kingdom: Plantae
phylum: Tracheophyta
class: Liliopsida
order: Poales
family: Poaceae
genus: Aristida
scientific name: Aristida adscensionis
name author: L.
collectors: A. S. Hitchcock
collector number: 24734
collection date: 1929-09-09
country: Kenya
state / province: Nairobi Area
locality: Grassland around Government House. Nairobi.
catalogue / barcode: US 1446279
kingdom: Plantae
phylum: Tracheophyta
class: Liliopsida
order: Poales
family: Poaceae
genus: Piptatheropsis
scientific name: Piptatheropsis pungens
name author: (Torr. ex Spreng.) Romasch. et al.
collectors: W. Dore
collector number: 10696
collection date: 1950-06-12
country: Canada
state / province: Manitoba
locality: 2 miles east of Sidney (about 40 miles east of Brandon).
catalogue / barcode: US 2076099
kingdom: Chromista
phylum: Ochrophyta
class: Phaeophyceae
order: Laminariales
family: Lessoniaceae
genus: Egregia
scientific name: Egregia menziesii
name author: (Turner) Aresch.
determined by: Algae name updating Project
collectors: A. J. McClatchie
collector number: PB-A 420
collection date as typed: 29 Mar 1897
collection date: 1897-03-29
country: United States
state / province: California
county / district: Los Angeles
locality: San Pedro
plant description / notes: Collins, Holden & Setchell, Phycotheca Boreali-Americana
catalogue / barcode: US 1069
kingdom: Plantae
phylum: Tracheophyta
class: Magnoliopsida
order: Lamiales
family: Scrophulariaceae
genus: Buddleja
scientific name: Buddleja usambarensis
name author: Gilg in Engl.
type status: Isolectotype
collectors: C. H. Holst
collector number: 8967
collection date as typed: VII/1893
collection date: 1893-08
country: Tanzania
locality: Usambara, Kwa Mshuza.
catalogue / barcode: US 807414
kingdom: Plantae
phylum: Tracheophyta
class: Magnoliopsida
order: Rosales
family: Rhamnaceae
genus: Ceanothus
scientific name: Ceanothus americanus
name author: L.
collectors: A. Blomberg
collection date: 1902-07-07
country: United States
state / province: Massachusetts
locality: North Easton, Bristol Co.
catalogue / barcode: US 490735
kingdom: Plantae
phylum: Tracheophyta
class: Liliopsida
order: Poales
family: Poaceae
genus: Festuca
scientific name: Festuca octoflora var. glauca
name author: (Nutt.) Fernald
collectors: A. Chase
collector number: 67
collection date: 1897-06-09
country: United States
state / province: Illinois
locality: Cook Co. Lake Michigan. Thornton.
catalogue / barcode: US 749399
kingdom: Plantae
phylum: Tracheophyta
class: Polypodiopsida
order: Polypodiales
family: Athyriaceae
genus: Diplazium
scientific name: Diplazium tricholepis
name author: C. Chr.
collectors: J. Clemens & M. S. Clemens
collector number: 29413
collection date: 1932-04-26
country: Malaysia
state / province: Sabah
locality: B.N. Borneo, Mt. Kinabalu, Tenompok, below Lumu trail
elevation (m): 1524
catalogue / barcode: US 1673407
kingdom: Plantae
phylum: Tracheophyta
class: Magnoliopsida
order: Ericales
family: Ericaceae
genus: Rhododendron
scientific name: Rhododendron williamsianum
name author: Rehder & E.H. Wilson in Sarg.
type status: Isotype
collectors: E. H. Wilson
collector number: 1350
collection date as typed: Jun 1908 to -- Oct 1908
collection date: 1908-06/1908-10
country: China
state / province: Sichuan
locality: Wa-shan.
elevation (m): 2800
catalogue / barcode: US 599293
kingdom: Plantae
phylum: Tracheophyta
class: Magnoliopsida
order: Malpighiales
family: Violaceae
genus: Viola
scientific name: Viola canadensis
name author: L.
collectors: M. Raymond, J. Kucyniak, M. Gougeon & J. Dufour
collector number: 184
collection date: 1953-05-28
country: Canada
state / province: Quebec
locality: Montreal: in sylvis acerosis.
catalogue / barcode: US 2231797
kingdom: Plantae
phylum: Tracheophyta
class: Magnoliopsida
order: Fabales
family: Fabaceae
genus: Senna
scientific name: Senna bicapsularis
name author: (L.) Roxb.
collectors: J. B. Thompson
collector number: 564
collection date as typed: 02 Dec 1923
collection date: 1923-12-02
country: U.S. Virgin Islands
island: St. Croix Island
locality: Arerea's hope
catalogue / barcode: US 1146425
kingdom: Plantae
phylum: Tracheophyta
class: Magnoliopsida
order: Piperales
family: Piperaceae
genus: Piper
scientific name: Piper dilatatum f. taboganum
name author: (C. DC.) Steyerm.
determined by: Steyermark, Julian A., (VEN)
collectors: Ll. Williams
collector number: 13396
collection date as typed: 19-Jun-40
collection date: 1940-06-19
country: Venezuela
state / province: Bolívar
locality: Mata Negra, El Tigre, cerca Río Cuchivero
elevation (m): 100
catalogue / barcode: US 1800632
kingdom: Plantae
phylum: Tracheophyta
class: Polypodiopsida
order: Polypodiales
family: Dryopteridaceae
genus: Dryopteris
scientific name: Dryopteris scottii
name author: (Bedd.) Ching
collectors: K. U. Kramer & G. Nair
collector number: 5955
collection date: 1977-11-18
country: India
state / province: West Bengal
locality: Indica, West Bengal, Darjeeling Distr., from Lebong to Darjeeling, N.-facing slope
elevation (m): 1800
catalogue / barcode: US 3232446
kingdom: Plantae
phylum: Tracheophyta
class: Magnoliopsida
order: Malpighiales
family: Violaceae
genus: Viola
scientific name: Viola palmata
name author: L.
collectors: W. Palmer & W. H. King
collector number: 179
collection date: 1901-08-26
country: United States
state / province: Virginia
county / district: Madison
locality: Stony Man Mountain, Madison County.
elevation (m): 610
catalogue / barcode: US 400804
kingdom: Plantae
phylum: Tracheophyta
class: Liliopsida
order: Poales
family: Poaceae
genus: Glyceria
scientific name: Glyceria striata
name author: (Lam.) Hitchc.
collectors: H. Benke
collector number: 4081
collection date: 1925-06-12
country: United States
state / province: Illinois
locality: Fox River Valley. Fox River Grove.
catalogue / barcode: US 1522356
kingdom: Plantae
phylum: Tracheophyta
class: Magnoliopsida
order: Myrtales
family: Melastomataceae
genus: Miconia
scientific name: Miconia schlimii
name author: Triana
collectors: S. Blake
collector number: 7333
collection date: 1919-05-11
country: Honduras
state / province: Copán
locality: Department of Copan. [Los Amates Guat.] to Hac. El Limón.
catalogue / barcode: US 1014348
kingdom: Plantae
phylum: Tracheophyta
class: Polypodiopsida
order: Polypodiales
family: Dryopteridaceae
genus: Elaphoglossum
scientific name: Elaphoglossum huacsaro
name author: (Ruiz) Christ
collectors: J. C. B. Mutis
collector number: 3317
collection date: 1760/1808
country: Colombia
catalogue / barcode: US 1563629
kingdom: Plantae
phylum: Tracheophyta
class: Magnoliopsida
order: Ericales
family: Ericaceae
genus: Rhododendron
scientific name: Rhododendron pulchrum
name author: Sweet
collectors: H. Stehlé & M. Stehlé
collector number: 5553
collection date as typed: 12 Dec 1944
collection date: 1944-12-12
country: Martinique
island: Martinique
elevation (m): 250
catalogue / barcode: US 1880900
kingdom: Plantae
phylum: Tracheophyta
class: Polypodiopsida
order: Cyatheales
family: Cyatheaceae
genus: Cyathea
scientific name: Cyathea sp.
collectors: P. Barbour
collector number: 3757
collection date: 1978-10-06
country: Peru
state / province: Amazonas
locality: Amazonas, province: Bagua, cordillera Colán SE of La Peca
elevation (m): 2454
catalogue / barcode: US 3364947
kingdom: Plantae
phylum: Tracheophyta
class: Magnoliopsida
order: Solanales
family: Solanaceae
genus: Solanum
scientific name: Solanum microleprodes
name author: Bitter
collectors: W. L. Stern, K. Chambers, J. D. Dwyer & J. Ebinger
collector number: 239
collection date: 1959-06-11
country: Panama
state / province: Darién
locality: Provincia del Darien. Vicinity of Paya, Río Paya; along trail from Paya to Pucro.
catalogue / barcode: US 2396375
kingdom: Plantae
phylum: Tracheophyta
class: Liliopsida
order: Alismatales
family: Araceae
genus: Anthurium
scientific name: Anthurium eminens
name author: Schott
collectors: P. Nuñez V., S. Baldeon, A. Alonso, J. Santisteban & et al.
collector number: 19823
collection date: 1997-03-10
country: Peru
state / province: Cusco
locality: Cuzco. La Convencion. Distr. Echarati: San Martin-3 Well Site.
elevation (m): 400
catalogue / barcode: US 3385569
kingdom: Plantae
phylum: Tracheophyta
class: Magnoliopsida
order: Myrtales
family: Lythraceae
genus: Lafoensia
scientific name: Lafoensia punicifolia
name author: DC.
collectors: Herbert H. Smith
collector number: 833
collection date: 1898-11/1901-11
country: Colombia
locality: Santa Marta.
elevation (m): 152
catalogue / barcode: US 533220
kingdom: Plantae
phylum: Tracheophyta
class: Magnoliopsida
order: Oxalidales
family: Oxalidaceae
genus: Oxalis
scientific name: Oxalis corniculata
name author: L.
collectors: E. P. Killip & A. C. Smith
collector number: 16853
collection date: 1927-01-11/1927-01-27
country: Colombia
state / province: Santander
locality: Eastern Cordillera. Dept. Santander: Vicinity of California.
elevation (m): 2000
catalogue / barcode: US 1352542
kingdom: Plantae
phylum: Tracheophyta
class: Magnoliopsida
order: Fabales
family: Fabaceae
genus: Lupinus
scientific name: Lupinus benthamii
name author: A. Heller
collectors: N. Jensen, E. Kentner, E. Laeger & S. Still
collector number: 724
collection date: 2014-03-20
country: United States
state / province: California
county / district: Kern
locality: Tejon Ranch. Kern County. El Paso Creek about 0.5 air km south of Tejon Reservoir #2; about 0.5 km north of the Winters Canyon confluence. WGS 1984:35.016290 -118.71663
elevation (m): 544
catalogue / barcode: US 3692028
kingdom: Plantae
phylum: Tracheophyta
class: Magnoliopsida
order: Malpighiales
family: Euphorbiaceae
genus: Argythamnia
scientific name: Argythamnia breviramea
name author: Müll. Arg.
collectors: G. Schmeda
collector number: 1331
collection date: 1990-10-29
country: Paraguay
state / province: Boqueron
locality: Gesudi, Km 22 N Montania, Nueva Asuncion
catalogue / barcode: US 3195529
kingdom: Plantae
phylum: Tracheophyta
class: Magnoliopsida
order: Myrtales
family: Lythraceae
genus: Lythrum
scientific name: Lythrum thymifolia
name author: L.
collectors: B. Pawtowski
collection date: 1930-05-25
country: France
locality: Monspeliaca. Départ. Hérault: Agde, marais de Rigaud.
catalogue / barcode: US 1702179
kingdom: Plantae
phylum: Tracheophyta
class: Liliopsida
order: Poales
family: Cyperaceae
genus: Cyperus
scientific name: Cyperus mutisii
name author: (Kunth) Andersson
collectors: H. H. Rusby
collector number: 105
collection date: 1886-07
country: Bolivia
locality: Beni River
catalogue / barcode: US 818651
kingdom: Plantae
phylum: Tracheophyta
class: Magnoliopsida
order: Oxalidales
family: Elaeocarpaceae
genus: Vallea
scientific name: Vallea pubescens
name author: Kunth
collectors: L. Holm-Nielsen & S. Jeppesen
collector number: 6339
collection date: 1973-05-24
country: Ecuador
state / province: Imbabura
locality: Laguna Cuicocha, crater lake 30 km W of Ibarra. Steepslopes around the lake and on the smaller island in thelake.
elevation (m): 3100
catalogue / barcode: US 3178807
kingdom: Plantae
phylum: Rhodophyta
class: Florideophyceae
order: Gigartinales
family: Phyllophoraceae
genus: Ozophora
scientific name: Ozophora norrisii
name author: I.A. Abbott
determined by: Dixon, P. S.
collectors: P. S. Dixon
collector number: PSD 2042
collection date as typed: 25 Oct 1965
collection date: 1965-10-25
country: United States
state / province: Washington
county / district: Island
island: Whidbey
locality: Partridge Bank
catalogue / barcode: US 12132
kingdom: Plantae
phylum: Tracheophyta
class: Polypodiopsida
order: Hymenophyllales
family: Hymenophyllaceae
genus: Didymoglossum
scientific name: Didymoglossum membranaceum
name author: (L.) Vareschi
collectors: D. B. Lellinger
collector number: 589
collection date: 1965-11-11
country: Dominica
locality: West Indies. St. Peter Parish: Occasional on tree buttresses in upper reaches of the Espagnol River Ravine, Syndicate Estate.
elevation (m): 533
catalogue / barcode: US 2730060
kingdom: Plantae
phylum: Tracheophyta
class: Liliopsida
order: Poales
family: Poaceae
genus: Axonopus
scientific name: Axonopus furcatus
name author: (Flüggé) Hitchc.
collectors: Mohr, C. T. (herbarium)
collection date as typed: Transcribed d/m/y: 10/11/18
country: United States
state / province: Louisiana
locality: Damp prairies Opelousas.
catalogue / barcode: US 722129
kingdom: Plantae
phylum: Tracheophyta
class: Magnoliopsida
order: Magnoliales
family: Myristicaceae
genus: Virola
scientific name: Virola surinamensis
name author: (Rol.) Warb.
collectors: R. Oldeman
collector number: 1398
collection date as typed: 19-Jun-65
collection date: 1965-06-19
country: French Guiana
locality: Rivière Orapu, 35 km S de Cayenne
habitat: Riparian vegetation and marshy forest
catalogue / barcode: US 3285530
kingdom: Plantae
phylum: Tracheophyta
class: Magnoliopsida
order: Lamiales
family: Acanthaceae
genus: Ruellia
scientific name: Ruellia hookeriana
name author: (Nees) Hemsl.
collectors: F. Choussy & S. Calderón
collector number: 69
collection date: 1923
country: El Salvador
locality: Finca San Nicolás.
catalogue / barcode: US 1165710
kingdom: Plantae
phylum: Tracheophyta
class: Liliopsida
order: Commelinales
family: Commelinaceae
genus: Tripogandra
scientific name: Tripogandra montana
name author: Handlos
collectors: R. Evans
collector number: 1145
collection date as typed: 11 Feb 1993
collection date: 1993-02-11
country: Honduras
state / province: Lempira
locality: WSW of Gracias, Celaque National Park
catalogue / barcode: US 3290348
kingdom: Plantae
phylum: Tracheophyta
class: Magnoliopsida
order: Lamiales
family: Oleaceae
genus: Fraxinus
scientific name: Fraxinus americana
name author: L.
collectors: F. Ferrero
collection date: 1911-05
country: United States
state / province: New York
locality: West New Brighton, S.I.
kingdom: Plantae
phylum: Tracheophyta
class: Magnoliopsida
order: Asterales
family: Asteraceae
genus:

--

* PROBLEM TO WORK ON:
Repeat the rows above exactly, everything from the line containing "collector number: 724" down to the line containing "genus: Cyperus", both of those lines included.

* RESULT FOR THIS TASK:
collector number: 724
collection date: 2014-03-20
country: United States
state / province: California
county / district: Kern
locality: Tejon Ranch. Kern County. El Paso Creek about 0.5 air km south of Tejon Reservoir #2; about 0.5 km north of the Winters Canyon confluence. WGS 1984:35.016290 -118.71663
elevation (m): 544
catalogue / barcode: US 3692028
kingdom: Plantae
phylum: Tracheophyta
class: Magnoliopsida
order: Malpighiales
family: Euphorbiaceae
genus: Argythamnia
scientific name: Argythamnia breviramea
name author: Müll. Arg.
collectors: G. Schmeda
collector number: 1331
collection date: 1990-10-29
country: Paraguay
state / province: Boqueron
locality: Gesudi, Km 22 N Montania, Nueva Asuncion
catalogue / barcode: US 3195529
kingdom: Plantae
phylum: Tracheophyta
class: Magnoliopsida
order: Myrtales
family: Lythraceae
genus: Lythrum
scientific name: Lythrum thymifolia
name author: L.
collectors: B. Pawtowski
collection date: 1930-05-25
country: France
locality: Monspeliaca. Départ. Hérault: Agde, marais de Rigaud.
catalogue / barcode: US 1702179
kingdom: Plantae
phylum: Tracheophyta
class: Liliopsida
order: Poales
family: Cyperaceae
genus: Cyperus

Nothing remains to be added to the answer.